Frequentemente aplaudo em silêncio as ideias que aqui expõe e comungo de muitas das suas preocupações sobre o que se passa actualmente na sociedade e sobre o que se perspectiva possa vir a acontecer no futuro.
Hoje, porém, a sua opinião está nos antípodas do que eu penso.
Já tentei ver se encontro uma óptica através da qual o conteúdo do seu texto faça sentido, mas sem sucesso.
Não vou esgrimir contra os argumentos legais ou jurídicos que impedem que um criminoso possa ser preso, por derrogação da lei.
Mas para um vulgar cidadão é incómodo constatar dia sim, dia não que afinal vive mesmo na real Animal Farm.
De José Meireles Graça a 6 de Fevereiro de 2018 às 00:46
Não há nenhum obstáculo, nem nenhuma derrogação da lei, que impeça um criminoso de ser preso, se por criminoso se entender quem tenha sido condenado por sentença transitada em julgado. O que há é obstáculos a que acusações fundamentem prisões preventivas, que mesmo assim têm uma incidência, e frequência, a meu ver excessivas. O Estado de Direito não resulta ofendido por haver criminosos prováveis à solta, mas fica diminuído se houver, como há e tem havido, presos que acabam absolvidos porque quem os prendeu não tinha um edifício acusatório consistente.
De aviso a 12 de Fevereiro de 2018 às 22:59
Senhor José Meireles Graça, poderá estimar «por muitas e boas razões» aquele Senhor. Não me oponho a tal, Deus me livre e guarde.

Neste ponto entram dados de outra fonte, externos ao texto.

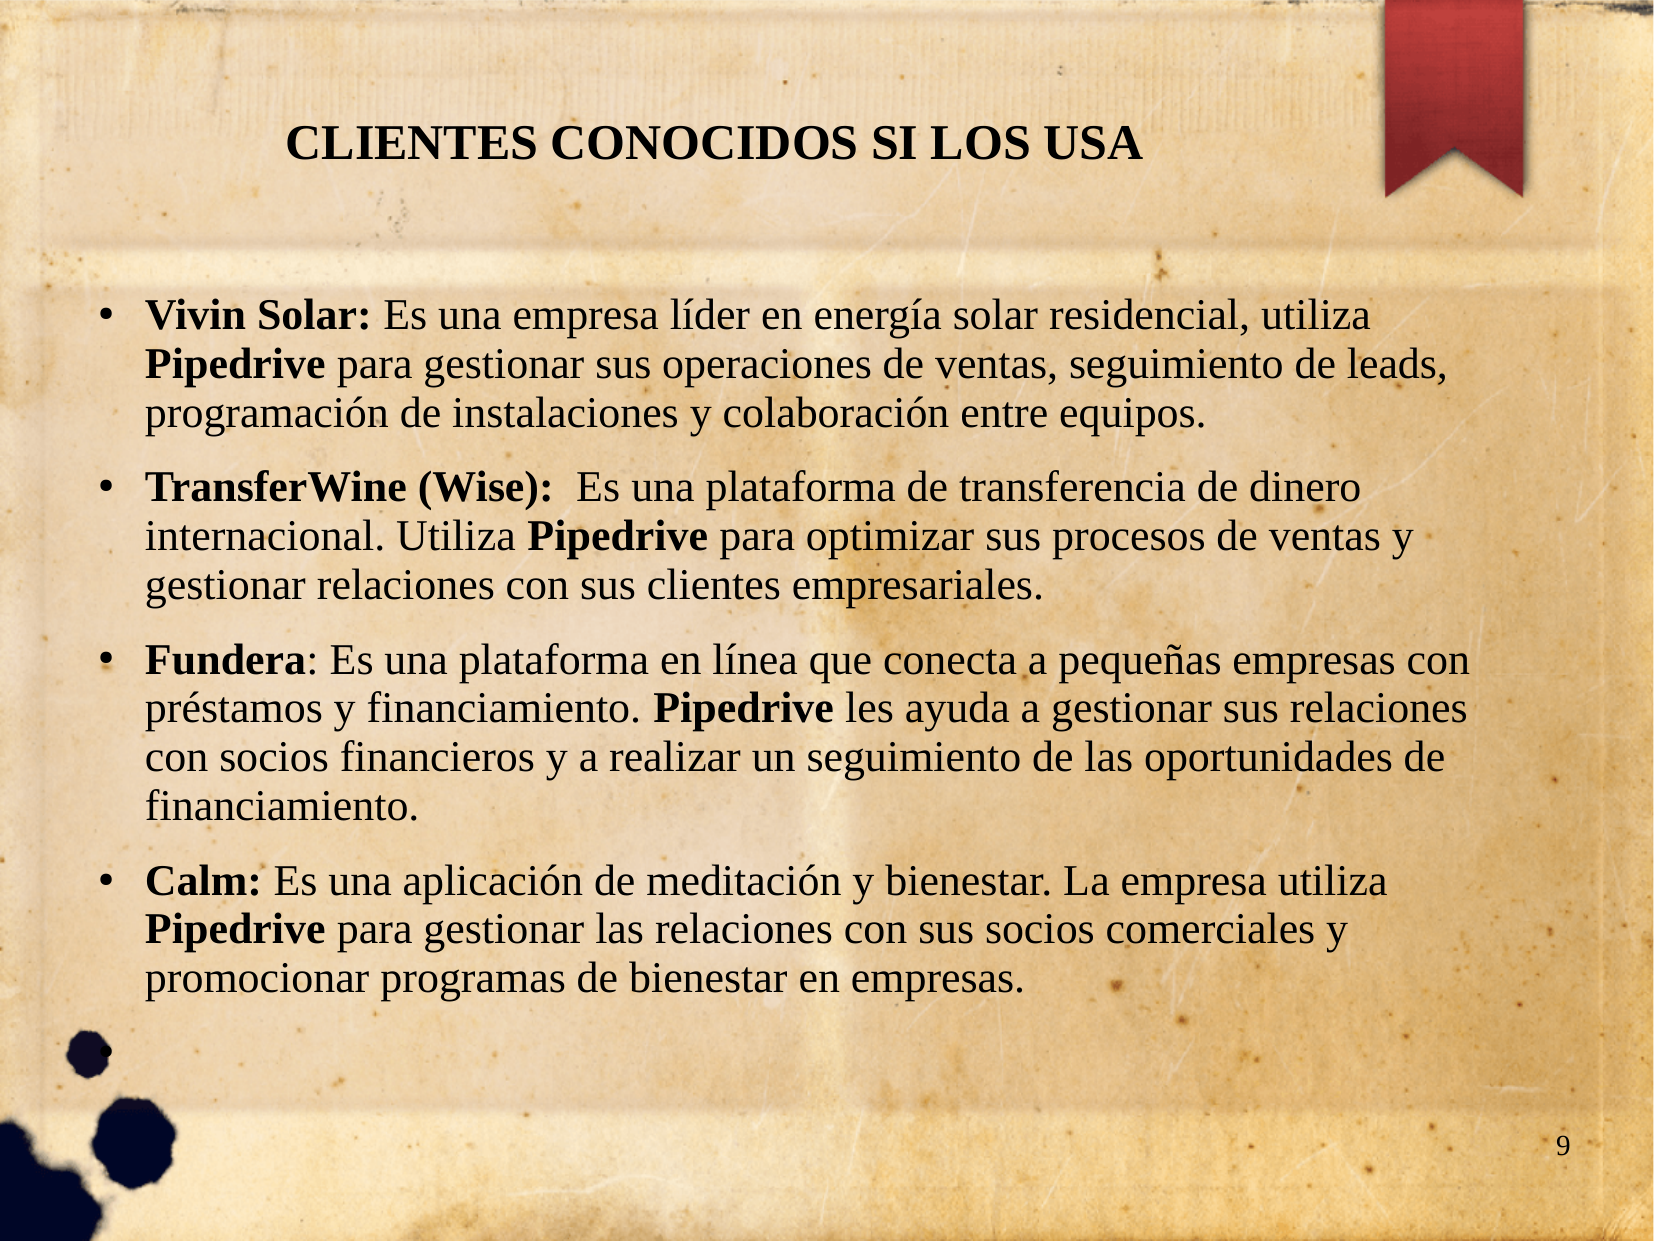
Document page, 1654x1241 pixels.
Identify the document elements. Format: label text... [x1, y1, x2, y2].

list Vivin Solar: Es una empresa líder en energía solar residencial, utiliza Pipedrive para gestionar sus operaciones de ventas, seguimiento de leads, programación de instalaciones y colaboración entre equipos. TransferWine (Wise): Es una plataforma de transferencia de dinero internacional. Utiliza Pipedrive para optimizar sus procesos de ventas y gestionar relaciones con sus clientes empresariales. Fundera: Es una plataforma en línea que conecta a pequeñas empresas con préstamos y financiamiento. Pipedrive les ayuda a gestionar sus relaciones con socios financieros y a realizar un seguimiento de las oportunidades de financiamiento. Calm: Es una aplicación de meditación y bienestar. La empresa utiliza Pipedrive para gestionar las relaciones con sus socios comerciales y promocionar programas de bienestar en empresas. [82, 290, 1538, 1010]
title CLIENTES CONOCIDOS SI LOS USA [82, 49, 1347, 237]
picture [0, 0, 1654, 1241]
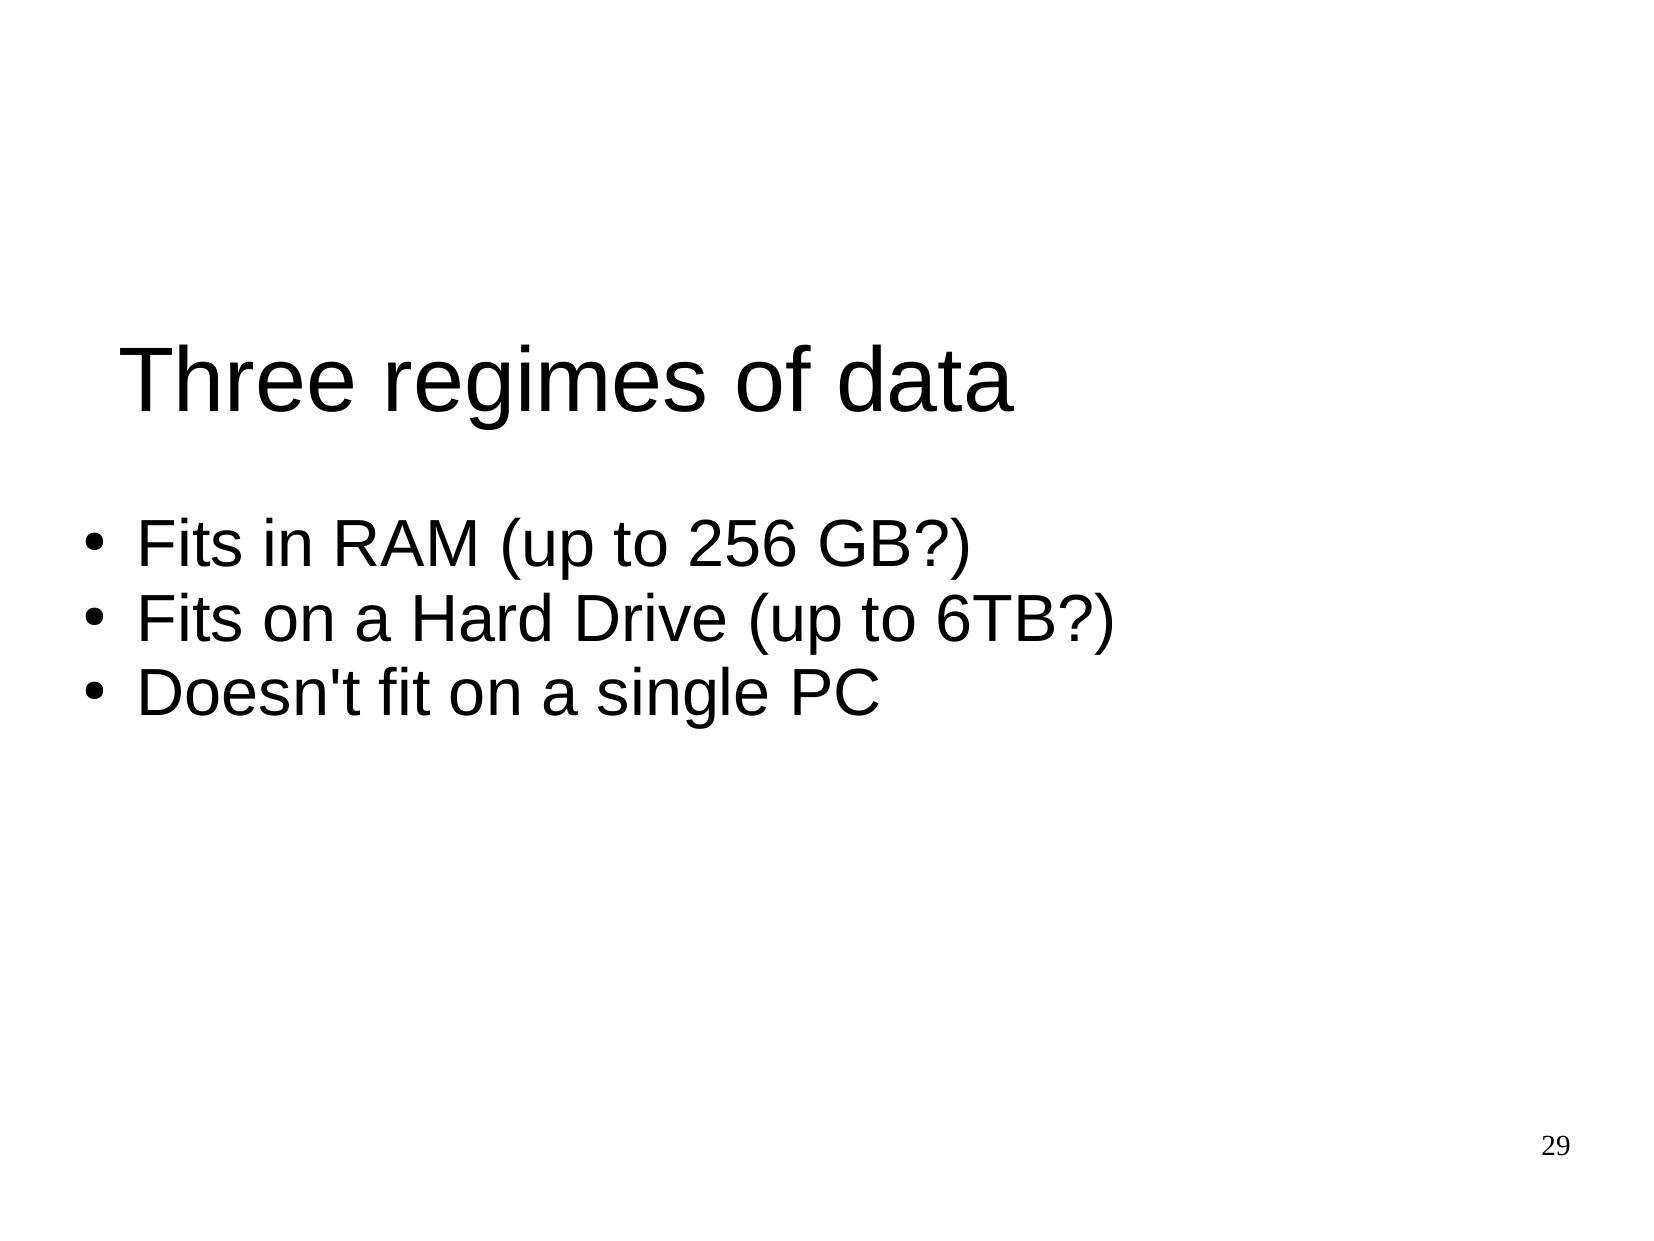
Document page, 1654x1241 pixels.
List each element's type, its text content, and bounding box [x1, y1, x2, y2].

subtitle Three regimes of data Fits in RAM (up to 256 GB?) Fits on a Hard Drive (up to 6TB?) Doesn't fit on a single PC [82, 49, 1606, 1010]
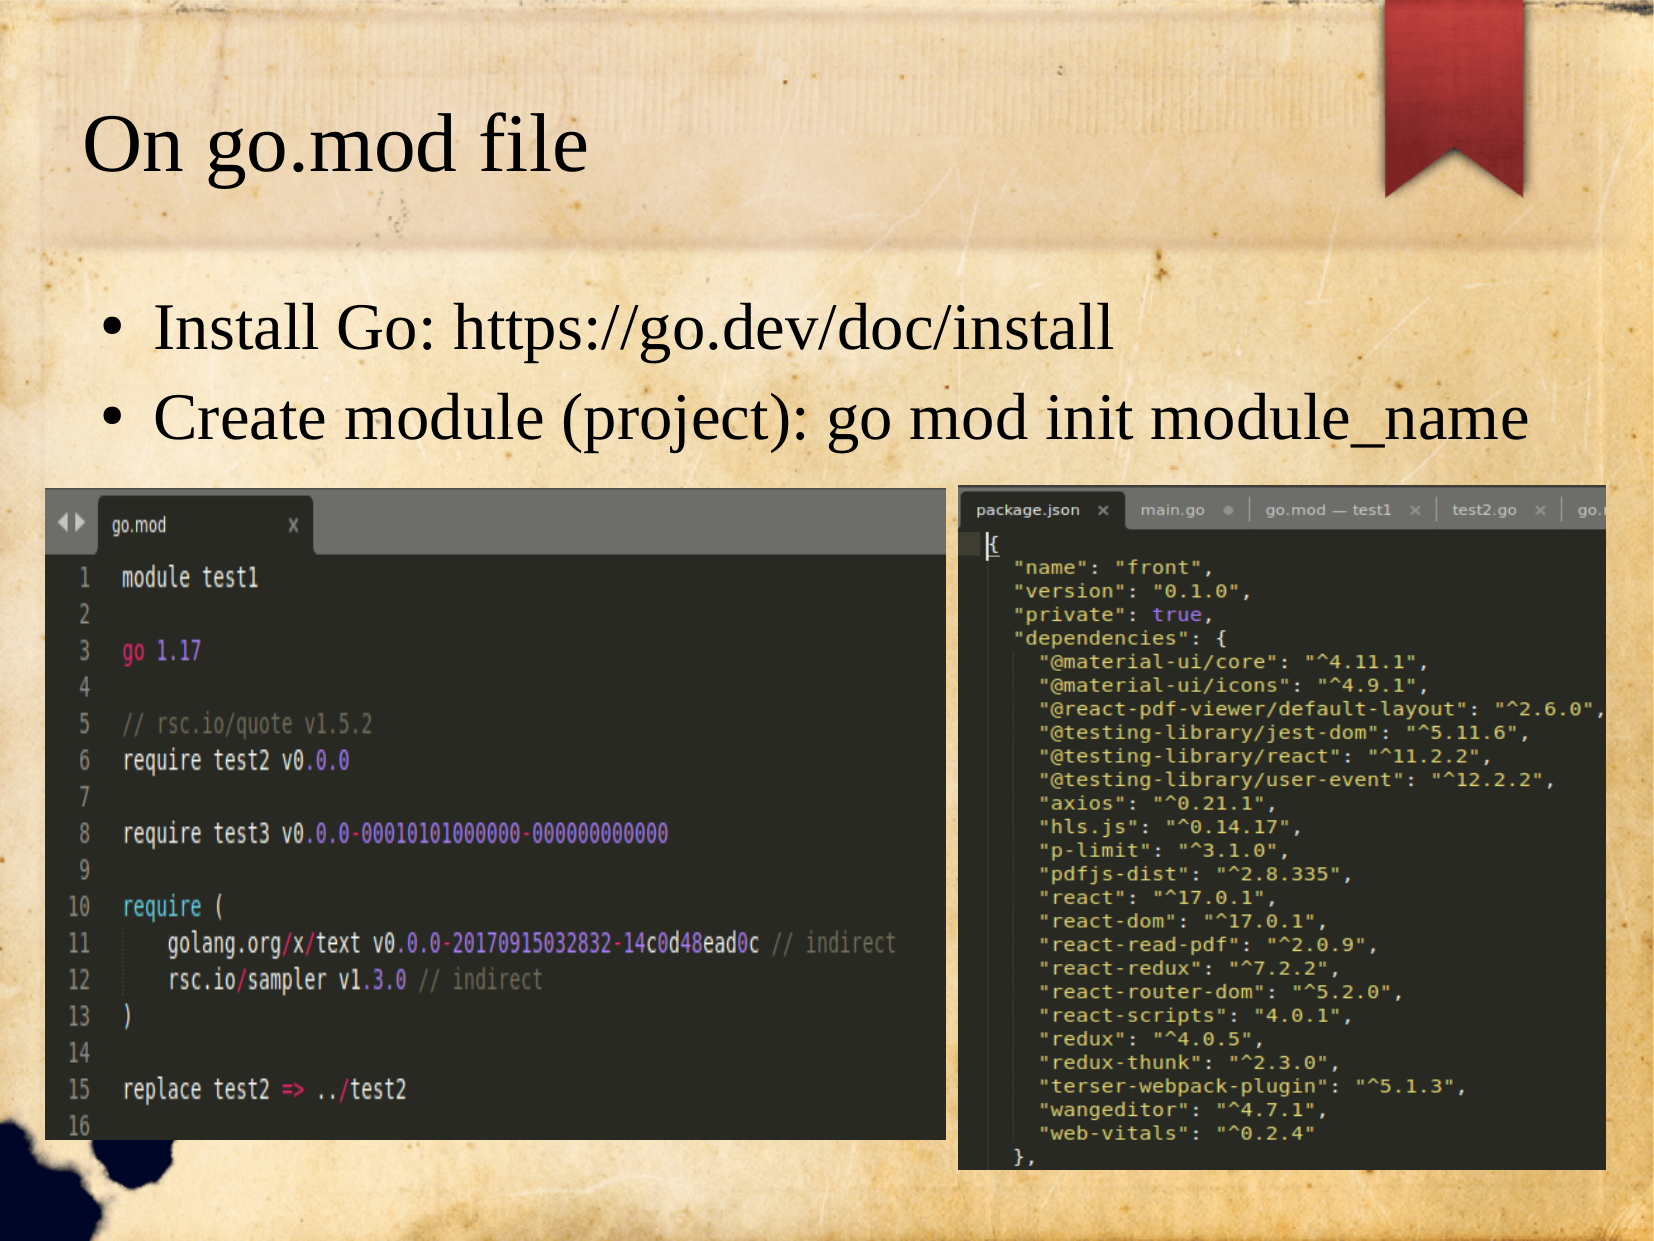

O meu ponto é que tal coisa não se passa no meu coração. Não o aprecio e acredito que será a principal «alma danada» daquele blog. E há quem julga que está nos top 10...
É hipersenssível, com algo de mentalidade de 'starlet', só ele é quem sabe, censura por omissão ou com má-educação, enfim, está a ver porque não o amo...
Já avisei o Senhor em causa que aquele blog andava a viver de muitas colaborações de terceiros; em geral melhores que as da 'prata da casa'; e que issso prenunciava o seu fim.

Assim, será muito fácil, para quem o conhece bem, gerir os seus escritos, sem o enterrar.